Nazareth Borough Council's Police Committee will contact neighboring police departments to discuss how to better handle annual training -- and associated costs -- for shared officers.

Nazareth Borough wants to establish a better training and certification process for police officers who work for neighboring departments.

“[Part-time officers are] working for other departments and we’re picking up the full tab,” said Jack Herbst, chairman of Nazareth Borough Council’s Police Committee. “I don’t think we should be paying for part-timers’ training. Our taxpayer dollars are going to benefit other departments.”

Nazareth Borough employs two full-time officers and seven part-time officers. The full-time officers are ensured 40 hours of training, because it’s a stipulation in their contract.

Police Chief Thomas Trachta explained that no officer can hit the street until they comply with Act 120. 

According to the Municipal Police Officers’ Education & Training Commission (MPOETC), the general rule for police training under Act 120 is:

All municipalities of this Commonwealth or groups of municipalities acting in concert and all colleges and universities shall be required to train all members of their police departments pursuant to this subchapter prior to their enforcing criminal laws, enforcing moving traffic violations under Title 75 (relating to vehicles) or being authorized to carry a firearm.

The problem for Herbst is the annual MPOETC in-service training curriculum.

“Historically, we’ve been a training ground for other police departments,” Herbst noted.

But more often than not, Trachta noted, the cost evens out. 

Due to scheduling conflicts, he explained, three officers were unable to attend a recent first-aid training. Those three officers will likely receive certification during a training at their second or third employer.

........

Retype the part of the article on police training that begins at the words "According to the" and ends after "carry a firearm.". Rely only on the article on police training.

........

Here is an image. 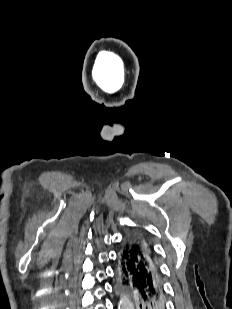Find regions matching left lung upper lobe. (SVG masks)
Listing matches in <instances>:
<instances>
[{
  "instance_id": "obj_1",
  "label": "left lung upper lobe",
  "mask_w": 232,
  "mask_h": 309,
  "mask_svg": "<svg viewBox=\"0 0 232 309\" xmlns=\"http://www.w3.org/2000/svg\"><path fill=\"white\" fill-rule=\"evenodd\" d=\"M133 236L137 239L139 244L144 248V250L146 252H148L150 255L155 257V253H154V250L152 248V245H151L149 239L144 235V233H142V232H134ZM125 292L130 297L132 303L135 304V301H134L132 295L129 292H127V291H125Z\"/></svg>"
}]
</instances>
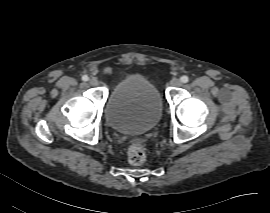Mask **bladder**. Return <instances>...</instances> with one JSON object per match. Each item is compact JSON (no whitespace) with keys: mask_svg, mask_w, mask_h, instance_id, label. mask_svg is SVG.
I'll use <instances>...</instances> for the list:
<instances>
[{"mask_svg":"<svg viewBox=\"0 0 270 213\" xmlns=\"http://www.w3.org/2000/svg\"><path fill=\"white\" fill-rule=\"evenodd\" d=\"M163 112L162 97L155 85L144 75H128L108 94L105 117L115 131L144 134L159 122Z\"/></svg>","mask_w":270,"mask_h":213,"instance_id":"obj_1","label":"bladder"}]
</instances>
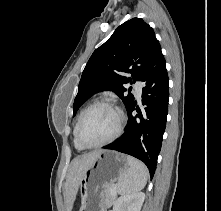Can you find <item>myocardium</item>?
I'll return each mask as SVG.
<instances>
[{"label":"myocardium","instance_id":"obj_1","mask_svg":"<svg viewBox=\"0 0 221 211\" xmlns=\"http://www.w3.org/2000/svg\"><path fill=\"white\" fill-rule=\"evenodd\" d=\"M98 106H106V107L113 109L117 113V116H118V125H117L115 132L109 138H107L101 142H98V143L89 144V143H86L82 138V126H83V122H84L87 114L92 109H94ZM124 124H125L124 113L115 103H113L109 100H105V99L97 100L83 110V112L79 118L78 126H77V140L84 148H96V147H101V146L107 145V144L115 141L121 135L123 128H124Z\"/></svg>","mask_w":221,"mask_h":211}]
</instances>
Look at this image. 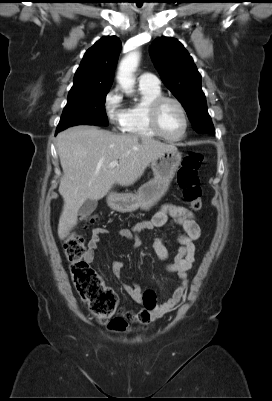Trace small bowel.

........

» **WRITTEN REPLY**
According to the Municipal Police Officers’ Education & Training Commission (MPOETC), the general rule for police training under Act 120 is:

All municipalities of this Commonwealth or groups of municipalities acting in concert and all colleges and universities shall be required to train all members of their police departments pursuant to this subchapter prior to their enforcing criminal laws, enforcing moving traffic violations under Title 75 (relating to vehicles) or being authorized to carry a firearm.